What are some things you wish you knew when you started programming?

Quora thread on “What are some things you wish you knew when you started programming?” is a goldmine of wisdom.  Irrelevant of how experienced you – whether you’ve been programming for decades or just thinking about a new career path, which programming languages and technology stacks you use, whether you’ve completed format education or taught yourself everything you know, I’m sure you’ll find valuable lessons and food for thought in there.

On Impostor Syndrome

David Walsh shares some thoughts on an impostor syndrome.  I’m sure anyone in the tech industry can relate.  I certainly do.

“Impostor” is a powerful word but that’s how I have felt during all of my career as a professional web developer. I feel like I’ve learned every day of the ride but I feel like I’m way behind. I feel like people see me as something of an expert where I see myself as an accident waiting to happen. I’m a complete impostor. A fraud.

Apart from the honesty of his feelings, I like his ways of snapping out of it.  They do work for me too:

  • Look at your (hopefully decent) employment history and know that, on a basic level, you’re much more wanted than you’re wanted gone
  • Log onto the IRC channel of a skill you feel comfortable with and answer questions of those asking
  • Realize that people who consider themselves “experts”, and don’t go through waves of self doubt, are idiots that are so arrogant to not know what they don’t know
  • Remember the last time a non-developer friend asked you the most basic of computer-related questions
  • Perform any simple exercise in the JavaScript console
  • BLOG!  The worst thing that can happen is someone corrects you and you learn something out of it
  • Review your code and find little nits to fix

One other thing that helps me, is this bit by Joe Rogan:

He talks more generically about life, but I think it’s equally applicable to technology knowledge as well.

Engineers Salary Data

Amitj Aggarwal, former Staff Engineer at Google (2008-2012), has collected a whole bunch of data in regards to engineers salaries, in USA and worldwide.  His points seem to be overly optimistic at times, but I don’t have any links handy to contradict his research.
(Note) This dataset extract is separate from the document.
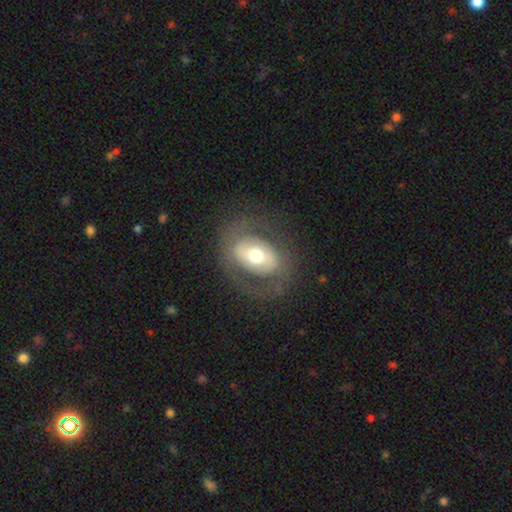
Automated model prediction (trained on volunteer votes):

Here are a few points to get you started:

  • Zoho, Salesforce pay 40% more than Oracle, Cisco, GE!!!
  • Top 7% or so engineers at Netflix, Amazon, Google, Facebook are paid more than $1.4M per year. Next 10% make $700K on average.
  • Facebook has lost relevance to Slack, LinkedIn, Snapchat, Pinterest and Quora. If you are working at Facebook ask for a 50% raise else move to a startup.
  • Oracle is loosing to cloud startups. If you are working at Oracle ask for a 60% raise else move to a startup.
  • ENGINEERS DO NOT WASTE MONEY ON AN MBA. You will make 2X more on average as an engineer.
  • Tableau, Splunk, Slack, Airbnb, Quora, Twitter, Facebook, Google pay more than $320K salary to their top hires. Definitely interview at these fine places. Uber top engineer salaries are $190-340K per year.
  • Starting salaries for fresh software engineering graduates is now $130K-160K. Ask shamelessly. For the best ones its ~$180K.
  • Apple pays 60% more than Samsung.